Poverty and Income Inequality Scotland: 2011-12

Listen

Key points

  • In 2011/12, there were 710 thousand individuals living in relative poverty in Scotland compared to 780 thousand in 2010/11, a drop of 70 thousand individuals. The number of individuals living in poverty fell from 15 per cent to 14 per cent between 2010/11 and 2011/12, although this is not a statistically significant change. This follows a decrease in the number of individuals in relative poverty in 2010/11, with a 6 year period of little change in poverty levels prior to that.
  • The percentage of children living in relative poverty fell from 17 per cent to 15 per cent between 2010/11 and 2011/12, which represents a reduction of 20 thousand children from 170 thousand children to 150 thousand children. This change is not statistically significant. This follows a decrease in the number of children living in relative poverty in 2010/11, with little change in the 6 year period prior to that.
  • In 2011/12, there were 420 thousand working age adults living in relative poverty in Scotland compared with 440 thousand in 2010/11. This is a decrease from 14 per cent to 13 per cent between 2010/11 and 2011/12, although this is not a statistically significant change. This represents a reduction of 20 thousand working age adults, and follows a decrease in the number of working age adults in relative poverty in 2010/11, following a small increase in the number of working age adults living in relative poverty between 2006/07 and 2009/10.
  • 140 thousand pensioners were living in relative poverty in 2011/12, a decrease of 20 thousand pensioners since 2010/11. This is a reduction from 16 per cent to 15 per cent between 2010/11 and 2011/12. This change is not statistically significant. The percentage of pensioners living in relative poverty has remained largely unchanged since 2008/09, following a decrease in 2007/08.
  • In terms of income inequality, the percentage of income received by the lowest 3 income deciles in 2011/12 was 14 per cent, unchanged from 2010/11. This percentage has remained at between 13 and 14 per cent since 1998/99.
  • The equivalised median income in Scotland in 2011/12 was £436 per week, net income.

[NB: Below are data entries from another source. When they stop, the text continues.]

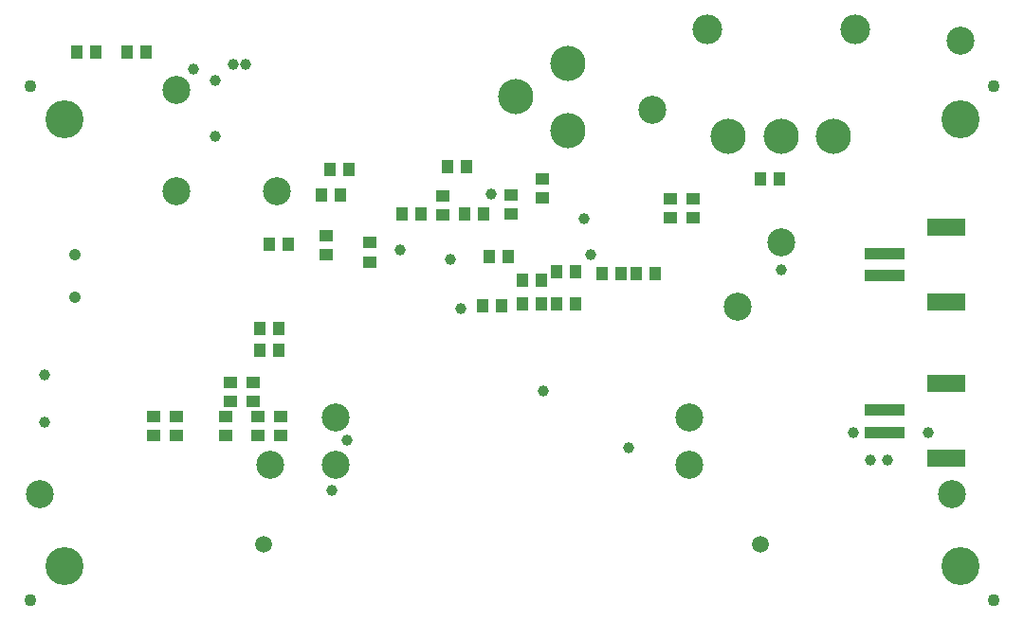
<source format=gbs>
G75*
G70*
%OFA0B0*%
%FSLAX24Y24*%
%IPPOS*%
%LPD*%
%AMOC8*
5,1,8,0,0,1.08239X$1,22.5*
%
%ADD10R,0.0434X0.0473*%
%ADD11R,0.0473X0.0434*%
%ADD12C,0.0985*%
%ADD13R,0.1379X0.0631*%
%ADD14R,0.1418X0.0434*%
%ADD15C,0.0410*%
%ADD16C,0.1339*%
%ADD17C,0.1240*%
%ADD18C,0.1045*%
%ADD19C,0.0591*%
%ADD20C,0.0394*%
%ADD21C,0.0434*%
D10*
X009450Y009727D03*
X010119Y009727D03*
X010119Y010514D03*
X009450Y010514D03*
X009804Y013467D03*
X010473Y013467D03*
X011615Y015199D03*
X012284Y015199D03*
X012599Y016105D03*
X011930Y016105D03*
X014450Y014530D03*
X015119Y014530D03*
X016654Y014530D03*
X017324Y014530D03*
X017520Y013034D03*
X018190Y013034D03*
X018702Y012207D03*
X019371Y012207D03*
X019883Y012522D03*
X020552Y012522D03*
X021497Y012443D03*
X022166Y012443D03*
X022678Y012443D03*
X023347Y012443D03*
X020552Y011380D03*
X019883Y011380D03*
X019371Y011380D03*
X018702Y011380D03*
X017954Y011302D03*
X017284Y011302D03*
X016733Y016223D03*
X016064Y016223D03*
X005473Y020239D03*
X004804Y020239D03*
X003702Y020239D03*
X003032Y020239D03*
X027048Y015790D03*
X027717Y015790D03*
D11*
X024686Y015081D03*
X023898Y015081D03*
X023898Y014412D03*
X024686Y014412D03*
X019391Y015101D03*
X019391Y015770D03*
X018288Y015219D03*
X018288Y014550D03*
X015887Y014510D03*
X015887Y015180D03*
X013328Y013526D03*
X013328Y012857D03*
X011792Y013093D03*
X011792Y013762D03*
X009213Y008605D03*
X009213Y007936D03*
X008426Y007936D03*
X008426Y008605D03*
X008249Y007424D03*
X008249Y006754D03*
X009391Y006754D03*
X009391Y007424D03*
X010178Y007424D03*
X010178Y006754D03*
X006517Y006754D03*
X006517Y007424D03*
X005729Y007424D03*
X005729Y006754D03*
D12*
X001713Y004688D03*
X009824Y005711D03*
X012107Y005711D03*
X012107Y007365D03*
X010060Y015357D03*
X006517Y015357D03*
X006517Y018900D03*
X023249Y018211D03*
X027776Y013546D03*
X026241Y011262D03*
X024548Y007365D03*
X024548Y005711D03*
X033800Y004688D03*
X034076Y020632D03*
D13*
X033603Y014077D03*
X033603Y011440D03*
X033603Y008566D03*
X033603Y005928D03*
D14*
X031418Y006853D03*
X031418Y007640D03*
X031418Y012365D03*
X031418Y013152D03*
D15*
X002973Y013115D03*
X002973Y011615D03*
D16*
X002580Y017877D03*
X002580Y002129D03*
X034076Y002129D03*
X034076Y017877D03*
D17*
X029627Y017274D03*
X027776Y017274D03*
X025926Y017274D03*
X020296Y017483D03*
X018446Y018664D03*
X020296Y019845D03*
D18*
X025178Y021026D03*
X030375Y021026D03*
D19*
X027068Y002916D03*
X009587Y002916D03*
D20*
X011989Y004806D03*
X012540Y006577D03*
X016517Y011223D03*
X016162Y012955D03*
X014391Y013270D03*
X017599Y015239D03*
X020847Y014373D03*
X021083Y013113D03*
X027776Y012562D03*
X019430Y008310D03*
X022422Y006302D03*
X030335Y006853D03*
X030926Y005869D03*
X031517Y005869D03*
X032973Y006853D03*
X008957Y019806D03*
X008524Y019806D03*
X007894Y019254D03*
X007107Y019648D03*
X007894Y017286D03*
X001891Y008871D03*
X001891Y007197D03*
D21*
X001398Y000947D03*
X001398Y019058D03*
X035257Y019058D03*
X035257Y000947D03*
M02*

</source>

This compares to £437 in 2010/11. The equivalised median income in Scotland generally recorded annual increases in value up to 2009/10 (£461 per week) before decreasing in 2010/11.
  • No statistically significant changes were observed between 2010/11 and 2011/12 to the absolute poverty levels.

Please Note:

The figures above are based on income 'before housing costs' (BHC); changes in income 'after housing costs' (AHC) are given later in the publication.

All figures in this publication are rounded to the nearest 10 thousand individuals or whole percentage point. In some cases calculations based on the unrounded figures do not match those based on the rounded ones.